◆ **Tugas Soal**
Sebutkan semua hal yang, menurut teks bacaan tentang kebiasaan berkata "tidak bisa", ternyata mampu atau mahir dilakukan penulis.

◆ **Teks Bacaan**
--------------------
Ketika giliran saya, saya hanya bisa menangis dan merengek tidak bisa ketika itu. Guru saya langsung berubah sangat kejam selayaknya frankenstain mengincar otak segar saya. Saya begitu ketakutan dan mencoba berhenti menangis. Sampai akhirnya muncul bisikan, saya pasti bisa. saya meluncur ke depan. Dan tanpa diduga…saya bisa meluncur. Bahkan disuruh bolak-balik 10 kalipun saya bisa. Sampai akhirnya guru saya mengatakan katanya tidak bisa dan muka saya memerah karena malu ketika itu. Mengherankan juga saat ini saya mahir berenang selayaknya kecebong dari kata2 tidak bisa tersebut.

Saat SMA, Saya pernah ditujukan sebuah film yang menceritakan bagaimana para difabel mengikuti olimpiade olahraga tingkat dunia. Dengan soundtrack hero dari tante Mariah carey sangat mendukung alasan saya menangis ketika itu. Betapa malunya saya yang sering berkata tidak bisa bila dibandingkan dengan mereka.
--------------------
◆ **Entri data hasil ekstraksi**
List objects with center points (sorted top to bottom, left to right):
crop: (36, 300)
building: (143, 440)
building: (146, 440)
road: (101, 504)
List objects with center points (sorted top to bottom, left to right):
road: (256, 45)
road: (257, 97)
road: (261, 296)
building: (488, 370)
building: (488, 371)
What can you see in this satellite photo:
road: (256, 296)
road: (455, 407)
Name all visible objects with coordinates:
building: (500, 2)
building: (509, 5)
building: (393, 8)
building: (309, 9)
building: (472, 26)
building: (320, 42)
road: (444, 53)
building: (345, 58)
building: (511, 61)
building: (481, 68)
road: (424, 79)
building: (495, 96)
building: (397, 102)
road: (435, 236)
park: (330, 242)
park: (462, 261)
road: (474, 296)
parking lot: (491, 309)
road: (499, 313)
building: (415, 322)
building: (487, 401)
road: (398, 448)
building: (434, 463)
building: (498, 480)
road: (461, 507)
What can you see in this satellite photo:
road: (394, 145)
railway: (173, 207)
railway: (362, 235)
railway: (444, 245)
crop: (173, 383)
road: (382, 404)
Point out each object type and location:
--------------------
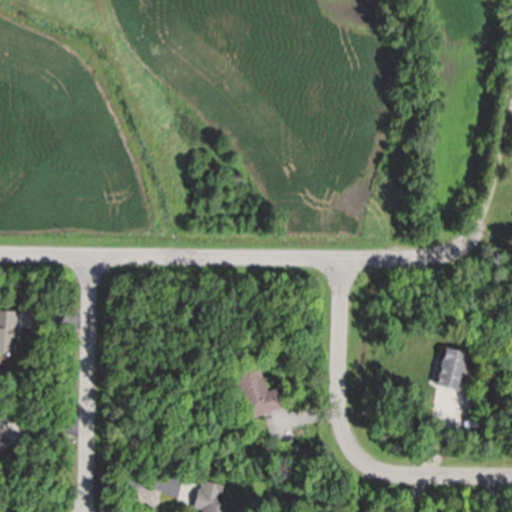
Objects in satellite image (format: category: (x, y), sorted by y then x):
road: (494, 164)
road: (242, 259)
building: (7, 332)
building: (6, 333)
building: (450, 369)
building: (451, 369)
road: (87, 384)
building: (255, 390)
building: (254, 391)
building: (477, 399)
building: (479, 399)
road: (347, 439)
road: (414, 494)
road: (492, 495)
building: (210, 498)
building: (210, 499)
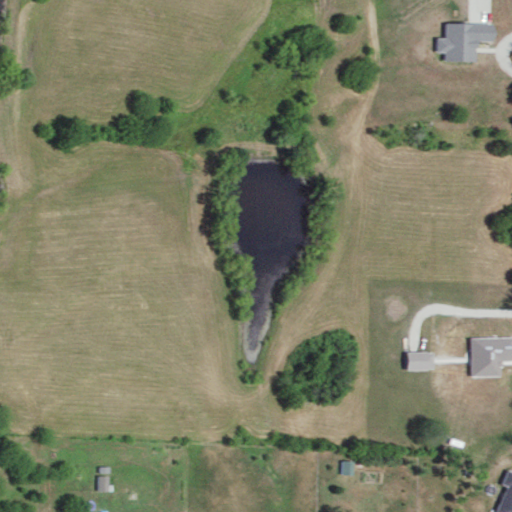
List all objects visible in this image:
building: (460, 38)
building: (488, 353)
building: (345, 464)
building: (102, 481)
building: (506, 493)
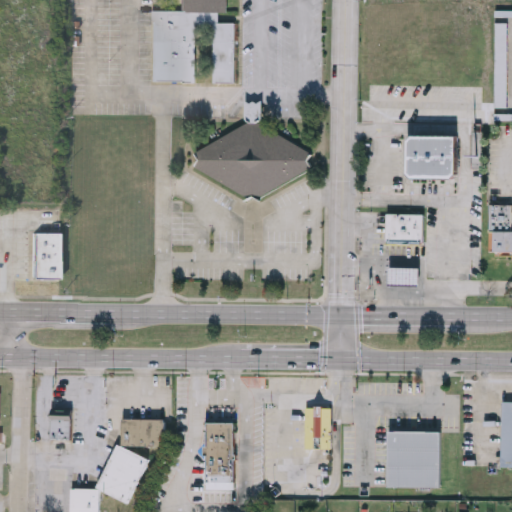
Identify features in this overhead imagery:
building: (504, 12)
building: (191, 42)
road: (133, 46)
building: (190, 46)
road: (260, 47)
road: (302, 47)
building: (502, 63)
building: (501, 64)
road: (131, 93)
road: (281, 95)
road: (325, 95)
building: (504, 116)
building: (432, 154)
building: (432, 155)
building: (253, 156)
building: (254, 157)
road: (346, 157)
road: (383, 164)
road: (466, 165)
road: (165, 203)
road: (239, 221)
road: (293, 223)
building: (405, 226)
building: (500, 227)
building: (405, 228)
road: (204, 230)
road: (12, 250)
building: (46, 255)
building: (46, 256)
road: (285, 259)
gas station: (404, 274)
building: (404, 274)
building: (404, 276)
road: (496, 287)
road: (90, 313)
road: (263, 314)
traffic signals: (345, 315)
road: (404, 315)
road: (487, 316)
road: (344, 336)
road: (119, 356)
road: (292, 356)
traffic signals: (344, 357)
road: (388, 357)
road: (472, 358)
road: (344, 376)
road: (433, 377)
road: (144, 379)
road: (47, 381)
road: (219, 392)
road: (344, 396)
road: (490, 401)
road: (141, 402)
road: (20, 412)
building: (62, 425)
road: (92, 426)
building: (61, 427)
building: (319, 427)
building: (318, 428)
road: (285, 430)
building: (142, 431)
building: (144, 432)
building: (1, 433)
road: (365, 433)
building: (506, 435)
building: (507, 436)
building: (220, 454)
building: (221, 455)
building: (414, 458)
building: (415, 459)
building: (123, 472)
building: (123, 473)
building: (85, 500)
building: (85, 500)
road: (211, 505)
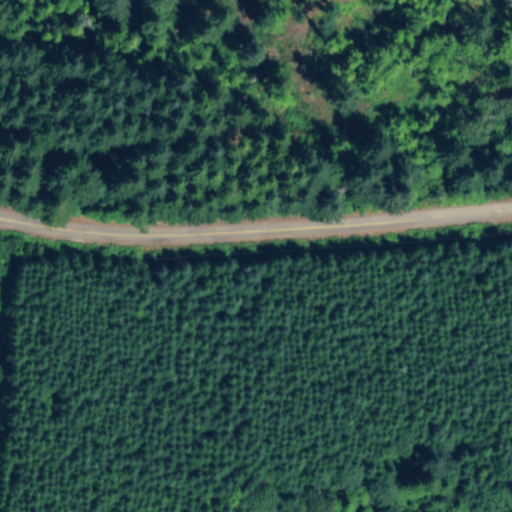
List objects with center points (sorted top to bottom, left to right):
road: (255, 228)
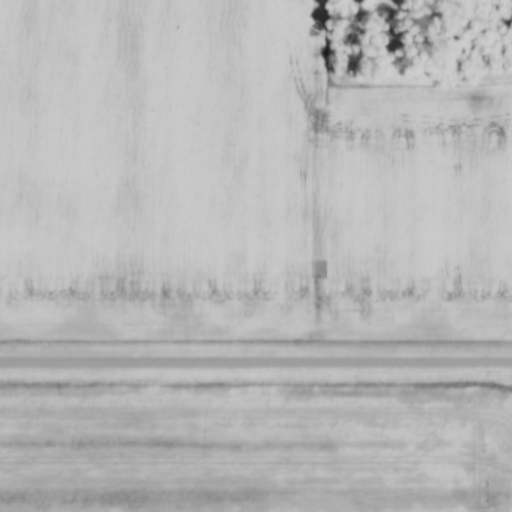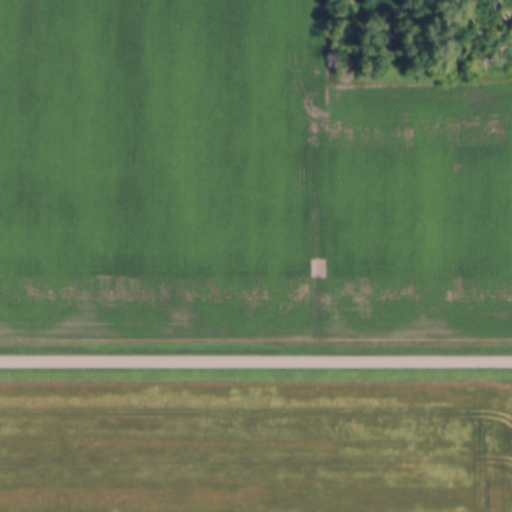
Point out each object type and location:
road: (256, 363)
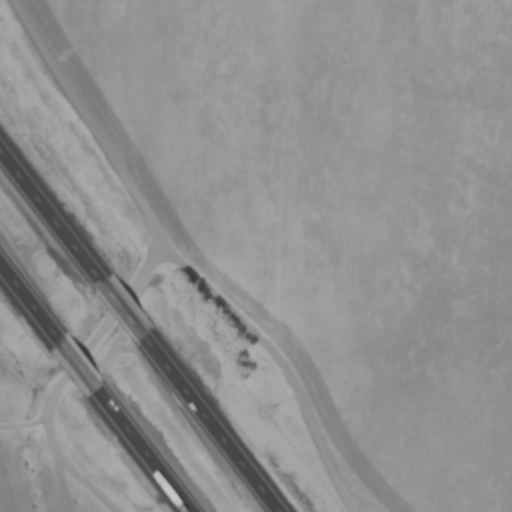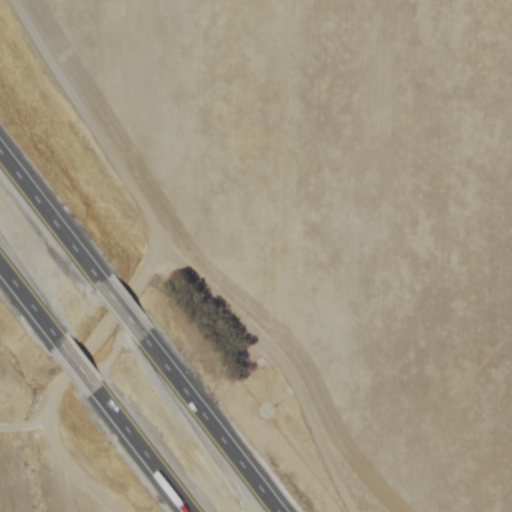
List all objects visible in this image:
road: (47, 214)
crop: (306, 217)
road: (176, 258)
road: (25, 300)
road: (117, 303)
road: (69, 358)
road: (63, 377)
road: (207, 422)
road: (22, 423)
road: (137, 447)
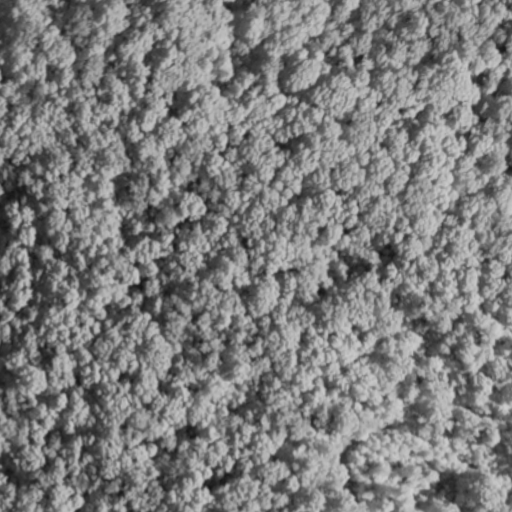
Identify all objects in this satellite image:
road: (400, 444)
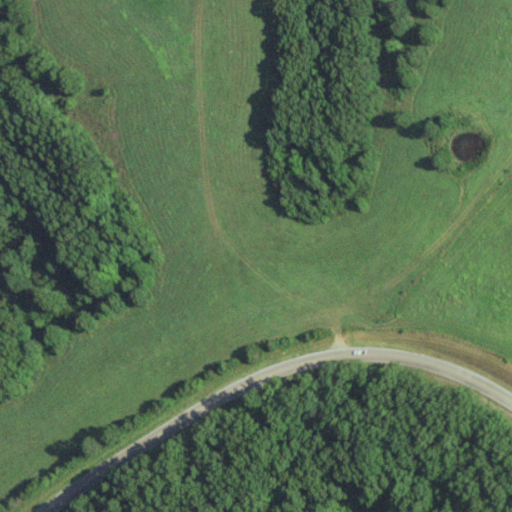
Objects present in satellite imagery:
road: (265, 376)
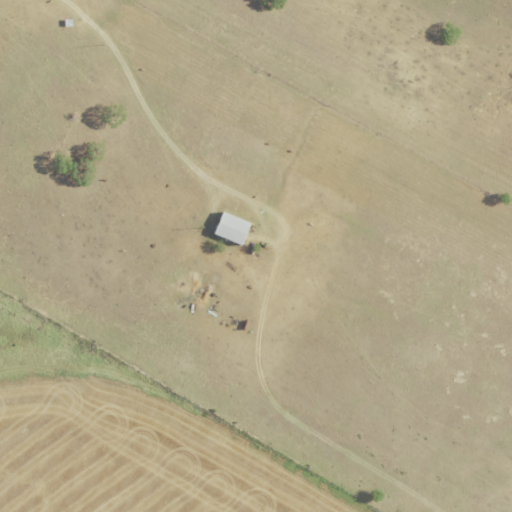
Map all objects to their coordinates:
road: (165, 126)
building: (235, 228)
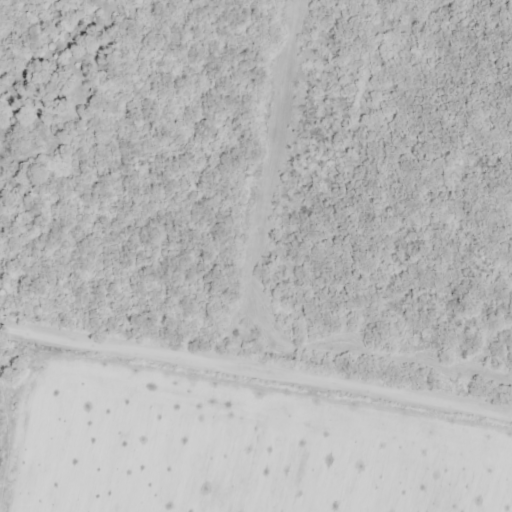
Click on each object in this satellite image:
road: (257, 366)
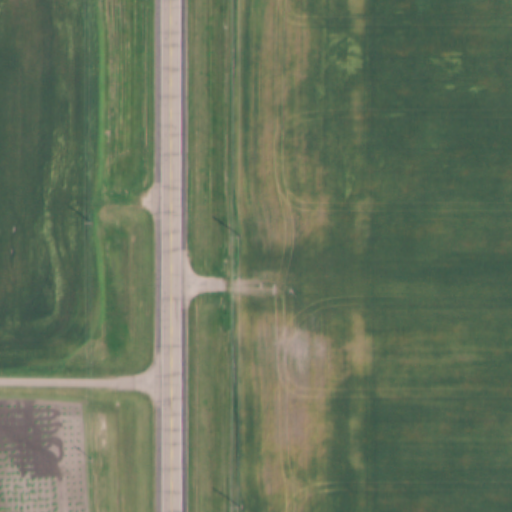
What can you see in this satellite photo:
--------------------
◆ **Jawaban**
- Meluncur ke depan.
- Meluncur bolak-balik sebanyak 10 kali.
- Berenang dengan mahir selayaknya kecebong.